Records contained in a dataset

-=-=-

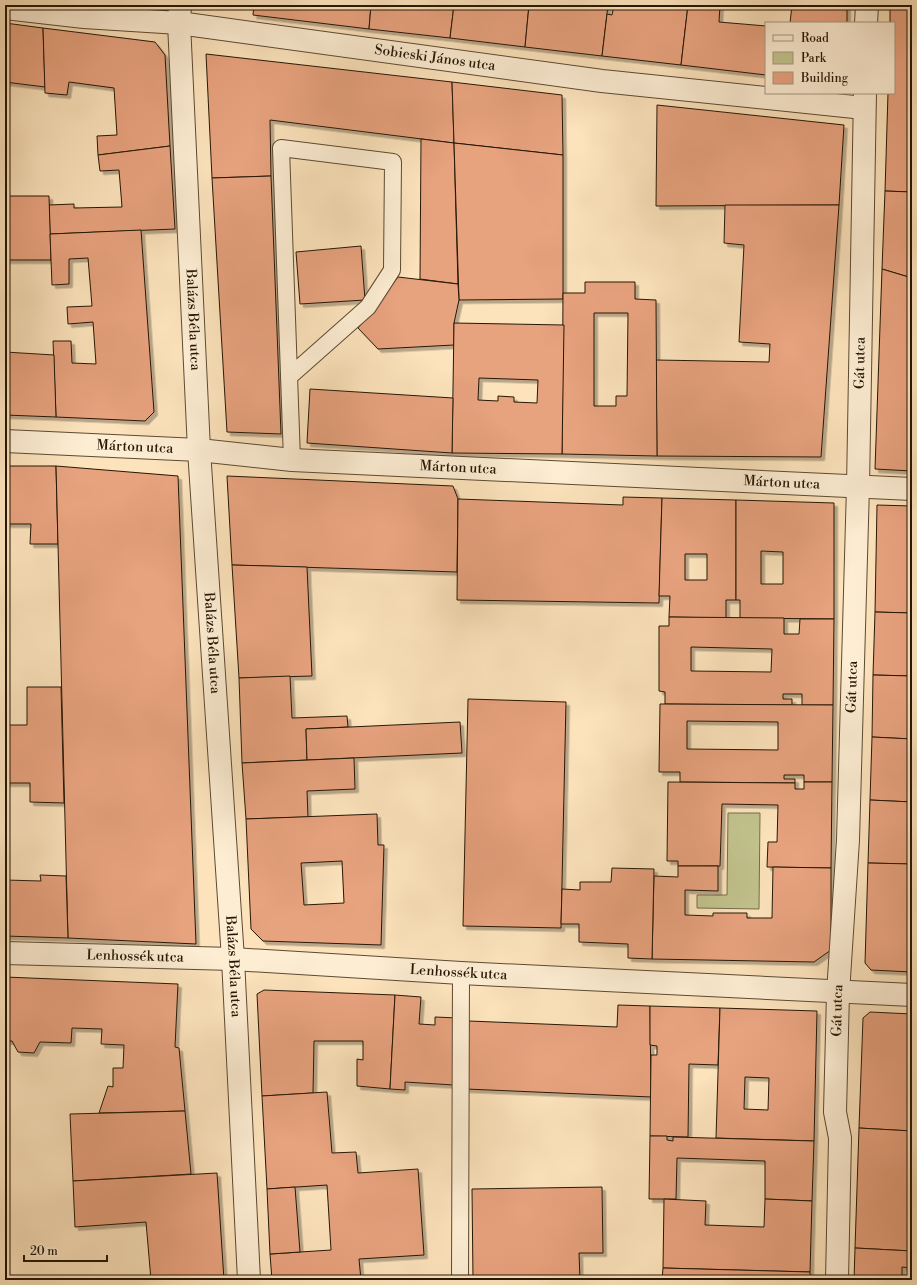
<svg xmlns="http://www.w3.org/2000/svg" width="917" height="1285" font-family="'Libre Bodoni',serif">
<style>
.green{fill:#c2c38e;stroke:#746d4a}
.building{fill:#e7a27e;stroke:#261705;fill-rule:evenodd;filter:url(#shadow)}
.lines{fill:none;stroke-linecap:round;stroke-linejoin:round}
.lane-casing{stroke:#5c4a33;stroke-width:18}
.street-casing{stroke:#5c4a33;stroke-width:24}
.lane{stroke:#fdedd3;stroke-width:16}
.street{stroke:#fdedd3;stroke-width:22}
.labels{text-anchor:middle;dominant-baseline:central;stroke-width:4;stroke-linejoin:round;paint-order:stroke}
.street-label{font-size:14px;fill:#261705;stroke:#fdedd3}
</style>
<defs>
<filter id="shadow"><feDropShadow dx="3.5" dy="3.5" stdDeviation="0" flood-color="#0004"/></filter>
</defs>
<rect width="100%" height="100%" fill="#fce3bc"/>
<filter id="stains"><feTurbulence type="fractalNoise" baseFrequency=".005" numOctaves="4"/><feColorMatrix values="0 0 0 0 .2 0 0 0 0 .09 0 0 0 0 .02 0 0 0 .5 -.17"/></filter>
<radialGradient id="worn" r=".72"><stop offset=".6" stop-color="#630" stop-opacity="0"/><stop offset="1" stop-color="#630" stop-opacity=".3"/></radialGradient>
<path class="green" d="M 728,813 L 760,813 L 759,909 L 697,908 L 697,895 L 727,895 Z"/>
<g class="building">
<path d="M 254,5 L 371,5 L 369,29 L 253,15 Z"/>
<path d="M 371,5 L 454,5 L 450,38 L 369,29 Z"/>
<path d="M 454,5 L 529,5 L 525,47 L 450,38 Z"/>
<path d="M 529,5 L 608,5 L 602,56 L 525,47 Z"/>
<path d="M 612,5 L 688,5 L 681,65 L 602,56 L 607,14 L 612,15 L 614,5 Z"/>
<path d="M 688,5 L 720,5 L 719,22 L 766,26 L 766,75 L 681,65 Z"/>
<path d="M 792,5 L 847,5 L 847,23 L 790,23 Z"/>
<path d="M 900,5 L 912,5 L 912,192 L 885,191 L 888,93 L 894,93 L 894,23 L 890,23 L 890,9 Z"/>
<path d="M 5,23 L 43,28 L 45,87 L 5,82 Z"/>
<path d="M 43,28 L 155,42 L 165,55 L 170,146 L 98,155 L 97,136 L 117,135 L 114,88 L 69,82 L 67,95 L 45,93 Z"/>
<path d="M 206,54 L 452,82 L 454,143 L 270,120 L 271,176 L 212,178 Z"/>
<path d="M 452,82 L 562,95 L 563,155 L 454,143 Z"/>
<path d="M 657,105 L 844,125 L 839,205 L 656,206 Z"/>
<path d="M 421,139 L 454,143 L 458,284 L 420,279 Z"/>
<path d="M 454,143 L 563,155 L 563,299 L 459,300 Z"/>
<path d="M 170,146 L 175,229 L 50,234 L 49,205 L 74,204 L 74,208 L 122,207 L 119,170 L 100,171 L 98,155 Z"/>
<path d="M 271,176 L 281,434 L 227,432 L 212,178 Z"/>
<path d="M 885,191 L 912,192 L 912,278 L 882,269 Z"/>
<path d="M 5,196 L 49,196 L 51,260 L 5,260 Z"/>
<path d="M 725,205 L 839,205 L 821,457 L 657,456 L 656,360 L 769,362 L 770,344 L 739,342 L 744,245 L 724,243 Z"/>
<path d="M 141,230 L 154,412 L 145,421 L 56,417 L 53,341 L 71,341 L 72,363 L 96,364 L 93,322 L 68,324 L 67,307 L 92,306 L 88,258 L 69,259 L 69,284 L 52,285 L 50,234 Z"/>
<path d="M 361,246 L 365,300 L 300,304 L 296,252 Z"/>
<path d="M 882,269 L 912,278 L 912,471 L 875,469 Z"/>
<path d="M 398,277 L 458,284 L 459,300 L 454,323 L 454,345 L 378,349 L 358,328 Z"/>
<path d="M 585,282 L 635,282 L 635,299 L 656,300 L 657,456 L 562,454 L 563,293 L 585,293 ZM 594,313 L 628,313 L 627,396 L 616,396 L 616,406 L 594,406 Z"/>
<path d="M 454,323 L 564,325 L 562,454 L 452,453 ZM 479,378 L 538,380 L 537,403 L 514,402 L 514,397 L 498,396 L 498,401 L 478,400 Z"/>
<path d="M 5,352 L 54,355 L 56,417 L 5,415 Z"/>
<path d="M 310,389 L 453,398 L 452,453 L 307,443 Z"/>
<path d="M 5,466 L 56,466 L 58,544 L 30,544 L 31,524 L 5,524 Z"/>
<path d="M 56,466 L 178,476 L 196,944 L 68,938 Z"/>
<path d="M 227,476 L 453,486 L 458,499 L 457,572 L 232,565 Z"/>
<path d="M 623,497 L 662,498 L 659,603 L 457,600 L 458,499 L 623,505 Z"/>
<path d="M 662,498 L 736,500 L 736,600 L 726,600 L 726,618 L 669,617 L 670,596 L 659,596 ZM 685,554 L 707,554 L 707,580 L 685,580 Z"/>
<path d="M 736,500 L 834,503 L 834,619 L 740,618 L 740,600 L 736,600 ZM 761,551 L 783,552 L 783,584 L 761,584 Z"/>
<path d="M 877,505 L 912,506 L 912,613 L 875,612 Z"/>
<path d="M 232,565 L 307,567 L 312,676 L 239,678 Z"/>
<path d="M 875,612 L 912,613 L 912,676 L 873,675 Z"/>
<path d="M 669,617 L 784,618 L 784,634 L 799,634 L 800,619 L 834,619 L 833,705 L 802,705 L 802,694 L 783,694 L 783,699 L 792,699 L 792,705 L 665,704 L 665,692 L 659,691 L 659,626 L 669,626 ZM 691,647 L 772,649 L 771,672 L 691,671 Z"/>
<path d="M 873,675 L 912,676 L 912,739 L 872,737 Z"/>
<path d="M 290,676 L 292,718 L 347,716 L 348,727 L 306,729 L 307,760 L 242,763 L 239,678 Z"/>
<path d="M 27,687 L 61,687 L 64,803 L 30,802 L 30,783 L 5,783 L 5,725 L 27,725 Z"/>
<path d="M 468,699 L 566,702 L 561,928 L 463,926 Z"/>
<path d="M 660,704 L 833,705 L 832,782 L 804,782 L 804,775 L 784,775 L 784,779 L 795,779 L 795,783 L 680,782 L 680,772 L 659,772 ZM 687,721 L 778,722 L 778,750 L 687,749 Z"/>
<path d="M 460,722 L 462,753 L 307,760 L 306,729 Z"/>
<path d="M 872,737 L 912,739 L 912,802 L 870,800 Z"/>
<path d="M 354,758 L 355,789 L 307,791 L 308,817 L 246,819 L 242,763 Z"/>
<path d="M 668,782 L 795,783 L 795,789 L 804,789 L 804,782 L 832,782 L 831,868 L 767,867 L 768,842 L 777,842 L 778,805 L 722,804 L 720,866 L 678,866 L 678,861 L 667,861 Z"/>
<path d="M 870,800 L 912,802 L 912,864 L 868,863 Z"/>
<path d="M 377,814 L 378,845 L 384,845 L 381,945 L 263,941 L 251,929 L 246,819 ZM 342,861 L 344,903 L 304,905 L 301,863 Z"/>
<path d="M 868,863 L 912,864 L 912,972 L 871,970 L 865,963 Z"/>
<path d="M 678,866 L 718,866 L 718,891 L 685,890 L 685,915 L 713,916 L 713,913 L 747,913 L 747,918 L 772,918 L 773,867 L 831,868 L 831,950 L 814,962 L 652,959 L 654,876 L 678,877 Z"/>
<path d="M 612,868 L 654,869 L 652,959 L 628,958 L 628,944 L 579,942 L 579,924 L 561,924 L 562,889 L 580,890 L 580,882 L 611,882 Z"/>
<path d="M 40,875 L 66,876 L 68,938 L 5,936 L 5,880 L 41,881 Z"/>
<path d="M 5,977 L 178,984 L 175,1047 L 179,1048 L 185,1111 L 99,1113 L 108,1086 L 113,1087 L 113,1068 L 123,1068 L 124,1045 L 101,1044 L 102,1029 L 72,1028 L 71,1043 L 40,1042 L 34,1053 L 18,1052 L 12,1041 L 5,1041 Z"/>
<path d="M 264,990 L 395,995 L 390,1089 L 357,1086 L 357,1059 L 363,1060 L 363,1041 L 314,1041 L 313,1093 L 262,1096 L 257,994 Z"/>
<path d="M 395,995 L 421,997 L 419,1024 L 435,1025 L 435,1017 L 458,1018 L 454,1085 L 405,1082 L 405,1090 L 390,1089 Z"/>
<path d="M 618,1005 L 650,1006 L 651,1097 L 466,1089 L 469,1021 L 617,1027 Z"/>
<path d="M 650,1006 L 720,1008 L 718,1065 L 689,1064 L 688,1137 L 650,1136 L 651,1055 L 657,1055 L 657,1046 L 650,1045 Z"/>
<path d="M 720,1008 L 817,1011 L 814,1141 L 716,1138 ZM 745,1077 L 769,1078 L 768,1110 L 744,1109 Z"/>
<path d="M 870,1012 L 912,1014 L 912,1131 L 859,1128 L 863,1018 Z"/>
<path d="M 327,1092 L 332,1153 L 356,1152 L 358,1173 L 418,1169 L 424,1255 L 359,1259 L 361,1280 L 272,1280 L 270,1254 L 331,1250 L 327,1185 L 267,1189 L 262,1096 Z"/>
<path d="M 185,1111 L 191,1174 L 73,1181 L 70,1114 Z"/>
<path d="M 859,1128 L 912,1131 L 912,1251 L 855,1248 Z"/>
<path d="M 650,1136 L 667,1136 L 667,1140 L 673,1141 L 673,1137 L 814,1141 L 812,1201 L 765,1199 L 765,1161 L 677,1158 L 676,1199 L 649,1199 Z"/>
<path d="M 217,1173 L 224,1280 L 151,1280 L 146,1222 L 75,1227 L 73,1181 Z"/>
<path d="M 295,1187 L 300,1252 L 270,1254 L 267,1189 Z"/>
<path d="M 602,1187 L 603,1253 L 579,1253 L 580,1280 L 473,1280 L 472,1189 Z"/>
<path d="M 664,1199 L 706,1201 L 705,1225 L 764,1227 L 765,1199 L 812,1201 L 810,1272 L 663,1268 Z"/>
<path d="M 855,1248 L 912,1251 L 912,1268 L 902,1267 L 902,1280 L 854,1280 Z"/>
<path d="M 663,1268 L 810,1272 L 810,1280 L 662,1280 Z"/>
</g>
<g class="lines">
<g class="lane-casing">
<g id="lane">
<path d="M 289,377 L 368,307 L 392,270 L 393,162 L 281,148 L 292,460"/>
<path d="M 460,1280 L 461,973"/>
</g>
</g>
<g class="street-casing">
<g id="street">
<path id="s1" d="M 180,5 L 179,23 L 199,450 L 233,959 L 249,1280"/>
<path id="s2" d="M 5,8 L 84,17 L 179,23 L 602,81 L 864,108"/>
<path d="M 866,23 L 867,5"/>
<path id="s3" d="M 5,441 L 199,450 L 292,460 L 912,489"/>
<path id="s4" d="M 5,953 L 233,959 L 461,973 L 912,995"/>
<path id="s5" d="M 837,1280 L 840,1138 L 835,1112 L 838,993 L 848,840 L 858,486 L 865,93"/>
</g>
</g>
<use href="#lane" class="lane"/>
<use href="#street" class="street"/>
</g>
<g class="labels">
<g class="street-label">
<text stroke="none"><textPath href="#s2" startOffset="433">Sobieski János utca</textPath></text>
<text stroke="none"><textPath href="#s1" startOffset="315">Balázs Béla utca</textPath></text>
<text stroke="none"><textPath href="#s5" startOffset="918">Gát utca</textPath></text>
<text stroke="none"><textPath href="#s3" startOffset="130">Márton utca</textPath></text>
<text stroke="none"><textPath href="#s3" startOffset="454">Márton utca</textPath></text>
<text stroke="none"><textPath href="#s3" startOffset="778">Márton utca</textPath></text>
<text stroke="none"><textPath href="#s1" startOffset="639">Balázs Béla utca</textPath></text>
<text stroke="none"><textPath href="#s5" startOffset="594">Gát utca</textPath></text>
<text stroke="none"><textPath href="#s4" startOffset="130">Lenhossék utca</textPath></text>
<text stroke="none"><textPath href="#s1" startOffset="963">Balázs Béla utca</textPath></text>
<text stroke="none"><textPath href="#s4" startOffset="454">Lenhossék utca</textPath></text>
<text stroke="none"><textPath href="#s5" startOffset="270">Gát utca</textPath></text>
</g>
</g>
<rect width="917" height="1285" fill="none" stroke="#fce3bc" stroke-width="20"/>
<rect x="6" y="6" width="905" height="1273" fill="none" stroke="#261705" stroke-width="2"/>
<rect x="10" y="10" width="897" height="1265" fill="none" stroke="#261705"/>
<rect x="765" y="22" width="130" height="72" fill="#fdedd3" stroke="#a79781"/>
<rect x="773" y="35" width="20" height="6" fill="#fdedd3" stroke="#a79781"/>
<text x="801" y="42" font-size="12" fill="#261705">Road</text>
<rect x="773" y="52" width="20" height="12" fill="#c2c38e" stroke="#a79781"/>
<text x="801" y="62" font-size="12" fill="#261705">Park</text>
<rect x="773" y="72" width="20" height="12" fill="#e7a27e" stroke="#a79781"/>
<text x="801" y="82" font-size="12" fill="#261705">Building</text>
<path d="M24 1255v6h83v-6" fill="none" stroke="#261705" stroke-width="2"/>
<text x="30" y="1255" font-size="12" fill="#261705" stroke="#fdedd3" stroke-width="3" paint-order="stroke">20 m</text>
<rect width="100%" height="100%" filter="url(#stains)"/>
<rect width="100%" height="100%" fill="url(#worn)"/>
</svg>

-=-=-

* [Task to complete] From the records above, print exactly the lines that run from the line with "792,5 L 847,5" to the line with "398,277 L 458,284", inclusive.

* [Result of the exercise]
<path d="M 792,5 L 847,5 L 847,23 L 790,23 Z"/>
<path d="M 900,5 L 912,5 L 912,192 L 885,191 L 888,93 L 894,93 L 894,23 L 890,23 L 890,9 Z"/>
<path d="M 5,23 L 43,28 L 45,87 L 5,82 Z"/>
<path d="M 43,28 L 155,42 L 165,55 L 170,146 L 98,155 L 97,136 L 117,135 L 114,88 L 69,82 L 67,95 L 45,93 Z"/>
<path d="M 206,54 L 452,82 L 454,143 L 270,120 L 271,176 L 212,178 Z"/>
<path d="M 452,82 L 562,95 L 563,155 L 454,143 Z"/>
<path d="M 657,105 L 844,125 L 839,205 L 656,206 Z"/>
<path d="M 421,139 L 454,143 L 458,284 L 420,279 Z"/>
<path d="M 454,143 L 563,155 L 563,299 L 459,300 Z"/>
<path d="M 170,146 L 175,229 L 50,234 L 49,205 L 74,204 L 74,208 L 122,207 L 119,170 L 100,171 L 98,155 Z"/>
<path d="M 271,176 L 281,434 L 227,432 L 212,178 Z"/>
<path d="M 885,191 L 912,192 L 912,278 L 882,269 Z"/>
<path d="M 5,196 L 49,196 L 51,260 L 5,260 Z"/>
<path d="M 725,205 L 839,205 L 821,457 L 657,456 L 656,360 L 769,362 L 770,344 L 739,342 L 744,245 L 724,243 Z"/>
<path d="M 141,230 L 154,412 L 145,421 L 56,417 L 53,341 L 71,341 L 72,363 L 96,364 L 93,322 L 68,324 L 67,307 L 92,306 L 88,258 L 69,259 L 69,284 L 52,285 L 50,234 Z"/>
<path d="M 361,246 L 365,300 L 300,304 L 296,252 Z"/>
<path d="M 882,269 L 912,278 L 912,471 L 875,469 Z"/>
<path d="M 398,277 L 458,284 L 459,300 L 454,323 L 454,345 L 378,349 L 358,328 Z"/>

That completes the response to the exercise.